Ein bisschen Bond fährt mit

Erinnern wir uns: Schon in den Sechzigerjahren wollte sich der technikverliebte Mann hinterm Steuer wie James Bond fühlen. Meistertechniker "Q" hatte einen Peilsender samt Kontrollbildschirm in der Mittelkonsole des Aston Martin DB5 untergebracht. In "Man lebt nur zweimal" (1967) fuhr der Agent Ihrer Majestät ein Toyota 2000 GT Cabrio mit sprachgesteuertem Kassettenspieler, Fernseher, schnurlosem Telefon und Kameras in den Kennzeichen. Ein bisschen Bond steckt heute also in jedem Infotainmentsystem.

Auch wenn die wenigsten Automobilisten Geheimagenten sind: Knöpfe und Kontrollleuchten rund ums Cockpit befriedigen den Spieltrieb. Fahrerarbeitsplätze wie in Rennwagen, Flugzeugen oder Raumschiffen gelten bei Porsche noch heute als Ausweis technischer Kompetenz. Die digitale Revolution hat die separaten Anzeigen und Bedieneinheiten zwar überflüssig gemacht. Aber es fällt Autotraditionalisten erstaunlich schwer, die Optik des analogen Zeitalters hinter sich zu lassen. Wer die neue Mercedes S-Klasse und das Tesla Model S im direkten Vergleich fährt, fühlt sich als Wandler zwischen den Epochen. Obwohl die Armaturentafeln beider Autos von einer großen Mattscheibe geprägt sind, lässt sich der Tesla von Computer-affinen Menschen wesentlich intuitiver bedienen.

Mercedes S-Klasse vs. C-Klasse

Wie lange wollen wir also noch in Nostalgie schwelgen? Die verspielte Bedienlogik im Mercedes-Flaggschiff lenkt tendenziell vom Autofahren ab und wirkt merkwürdig inkonsequent - als ob man Smartphones wie Wählscheibentelefone nutzen würde. In der neuen Mercedes C-Klasse, die Anfang März auf dem Genfer Autosalon Ihre Europapremiere feiert, gelingt der Spagat zwischen Retro-Chic und modernem Luxus auf den ersten Blick besser. Während das Aluminium-glänzende Cockpit an Mercedes- Sportwagen erinnert, zeigt die sogenannte Domplatte über der Mittelkonsole deutliche Anklänge an zeitgenössisches Möbeldesign. Statt eine lotrechte Anzeige- und Bedienwand mit vielen schwarzen Plastikknöpfen zu verzieren, schmiegt sich eine geschwungene Holzoberfläche mit einer schmalen silbernen Schalterreihe von den Mitteldüsen bis zur Armauflage.

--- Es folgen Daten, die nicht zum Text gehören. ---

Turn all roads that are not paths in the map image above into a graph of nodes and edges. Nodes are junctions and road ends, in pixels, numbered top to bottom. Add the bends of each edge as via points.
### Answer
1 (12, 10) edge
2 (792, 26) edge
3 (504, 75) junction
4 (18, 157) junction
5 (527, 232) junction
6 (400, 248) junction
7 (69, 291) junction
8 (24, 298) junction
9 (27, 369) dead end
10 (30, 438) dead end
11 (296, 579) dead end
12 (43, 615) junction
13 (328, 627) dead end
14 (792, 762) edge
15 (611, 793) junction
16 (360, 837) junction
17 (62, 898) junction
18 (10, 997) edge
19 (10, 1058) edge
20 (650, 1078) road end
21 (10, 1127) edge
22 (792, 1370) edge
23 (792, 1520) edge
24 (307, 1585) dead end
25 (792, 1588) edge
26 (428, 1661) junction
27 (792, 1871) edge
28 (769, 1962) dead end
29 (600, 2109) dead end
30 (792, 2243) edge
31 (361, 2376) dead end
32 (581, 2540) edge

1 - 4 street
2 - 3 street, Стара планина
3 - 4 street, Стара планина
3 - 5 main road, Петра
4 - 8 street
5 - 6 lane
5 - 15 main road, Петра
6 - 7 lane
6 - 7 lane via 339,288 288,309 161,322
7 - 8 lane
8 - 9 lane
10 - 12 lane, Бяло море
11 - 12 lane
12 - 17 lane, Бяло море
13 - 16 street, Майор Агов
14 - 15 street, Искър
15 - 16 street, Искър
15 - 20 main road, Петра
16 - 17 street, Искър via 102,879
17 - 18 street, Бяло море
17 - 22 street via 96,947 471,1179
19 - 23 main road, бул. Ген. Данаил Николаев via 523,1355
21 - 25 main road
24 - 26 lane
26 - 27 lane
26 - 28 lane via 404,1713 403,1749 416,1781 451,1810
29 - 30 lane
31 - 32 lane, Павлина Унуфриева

Radikale Lösungen sind gefragt, damit der Sprung vom Biedermann-Design zu innovativen (Anzeige- und Bedien-)Formen gelingen kann. Französische Interieur-Kreative bewiesen bereits vor einem halben Jahrhundert Mut beim Abräumen von verstaubten Design-Altlasten. Digitaltachos bei Citroën oder die geometrisch-künstlerische Anordnung bunter Warnleuchten im Renault R4 schufen eine elegante Simplizität. Auch heute machen die Franzosen einen Trend zur neuen Einfachheit inmitten der medialen Reizüberflutung aus. "Die Käufer wollen Design ohne Stress. Unter Benutzerfreundlichkeit verstehen sie eine Kreuzung von Apple's iPhone und der Nespresso-Kaffeemaschine", glaubt Citroën-Boss Frédéric Banzet.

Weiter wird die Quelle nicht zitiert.